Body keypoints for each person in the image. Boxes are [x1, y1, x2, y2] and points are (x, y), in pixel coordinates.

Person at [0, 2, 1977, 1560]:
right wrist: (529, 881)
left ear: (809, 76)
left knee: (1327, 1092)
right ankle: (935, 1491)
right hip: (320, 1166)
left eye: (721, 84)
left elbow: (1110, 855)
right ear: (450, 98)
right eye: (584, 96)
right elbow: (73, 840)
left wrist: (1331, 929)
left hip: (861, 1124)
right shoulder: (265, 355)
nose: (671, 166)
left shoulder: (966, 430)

---

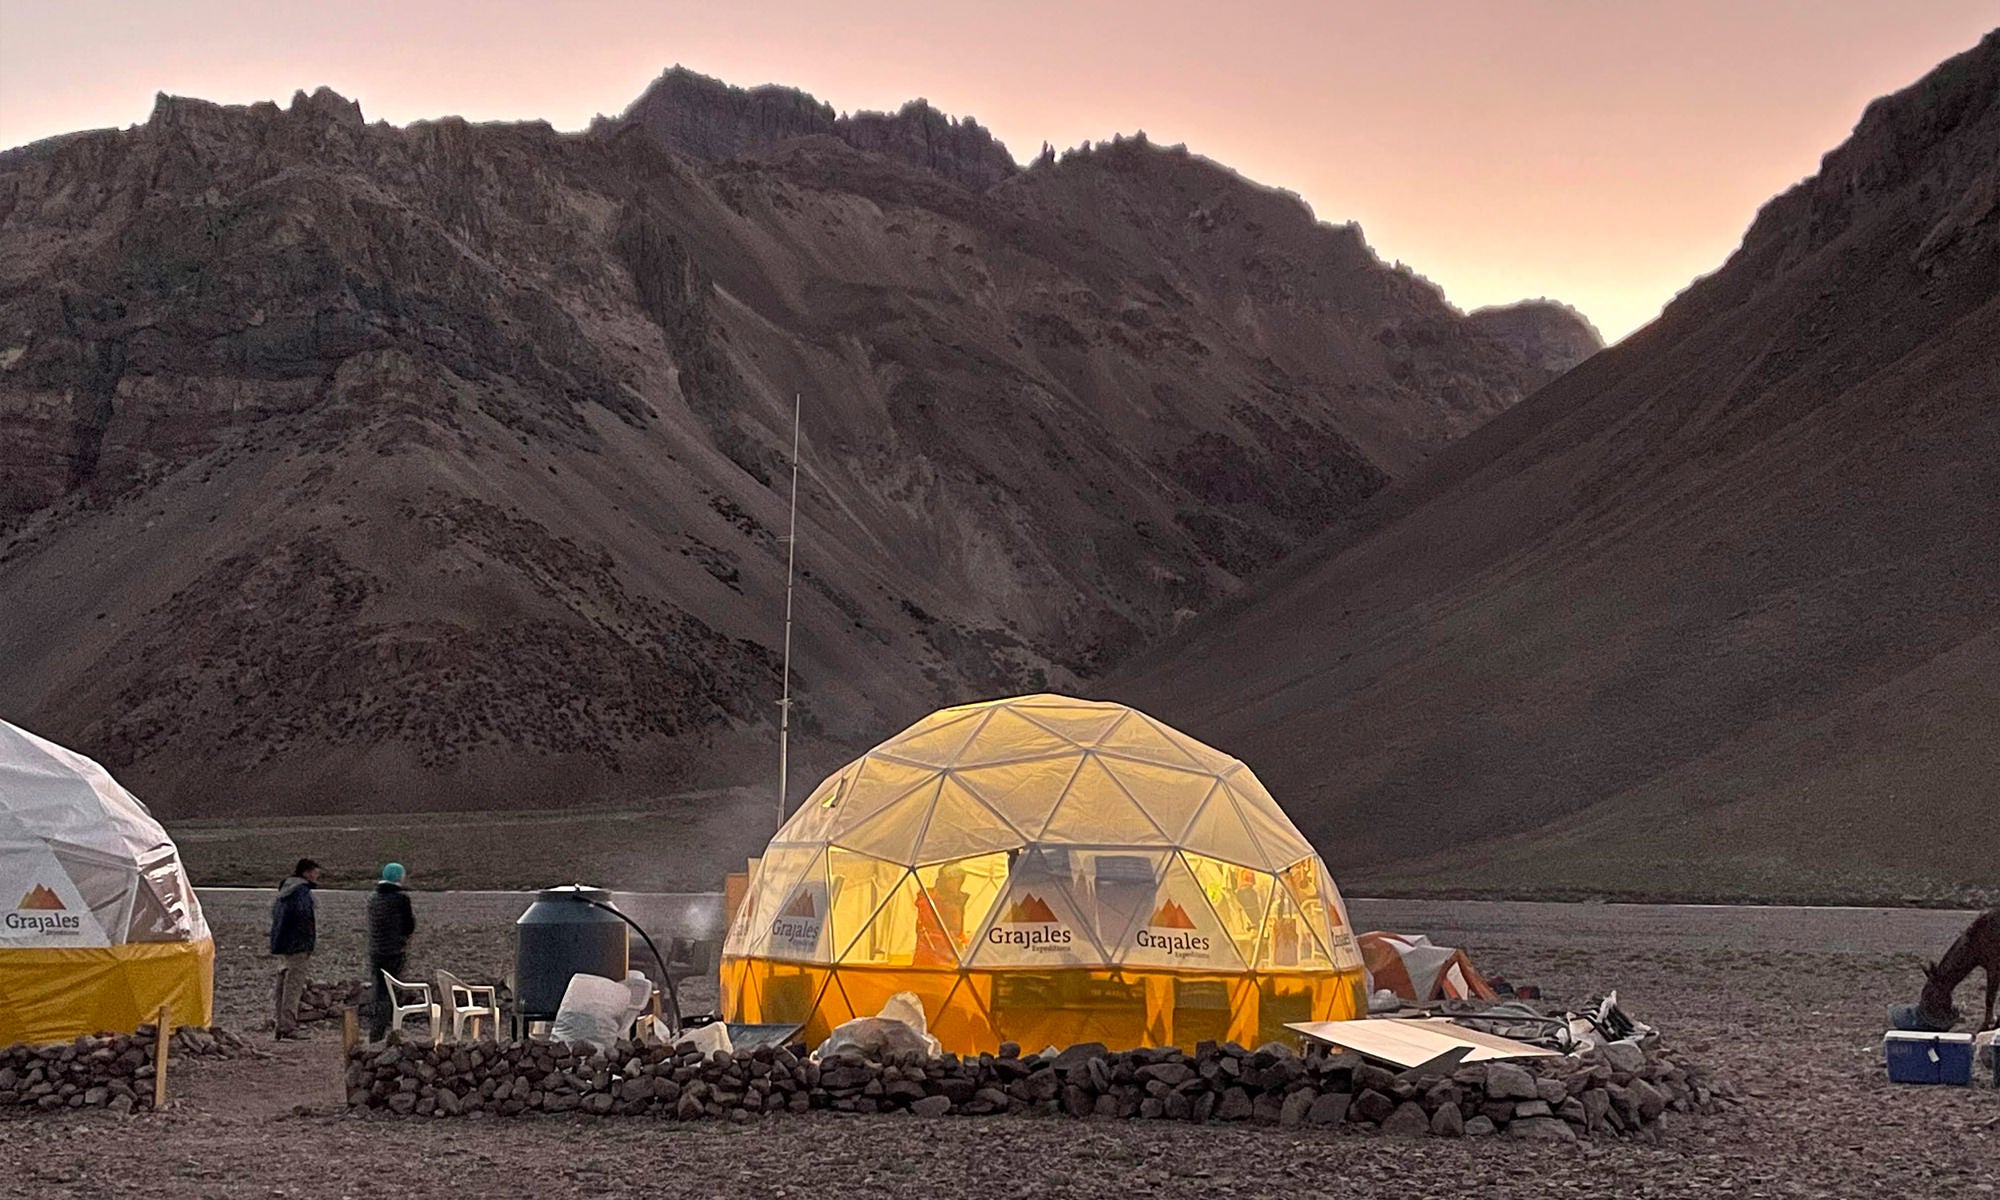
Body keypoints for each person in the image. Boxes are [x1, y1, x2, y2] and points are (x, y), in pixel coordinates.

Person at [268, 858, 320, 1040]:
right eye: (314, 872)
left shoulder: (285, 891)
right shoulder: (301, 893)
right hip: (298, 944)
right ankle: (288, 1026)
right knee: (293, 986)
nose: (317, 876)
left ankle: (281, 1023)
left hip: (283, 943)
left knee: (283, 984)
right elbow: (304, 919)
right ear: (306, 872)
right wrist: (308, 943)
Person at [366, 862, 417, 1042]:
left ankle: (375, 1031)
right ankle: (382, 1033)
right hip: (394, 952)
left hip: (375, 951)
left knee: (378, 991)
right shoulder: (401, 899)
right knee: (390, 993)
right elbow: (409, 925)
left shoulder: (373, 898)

§ Goal of the exercise:
Copy each line of the entries that includes the word "shoulder".

§ Response to the task:
right shoulder: (265, 355)
left shoulder: (966, 430)
left shoulder: (285, 891)
right shoulder: (301, 893)
right shoulder: (401, 899)
left shoulder: (373, 898)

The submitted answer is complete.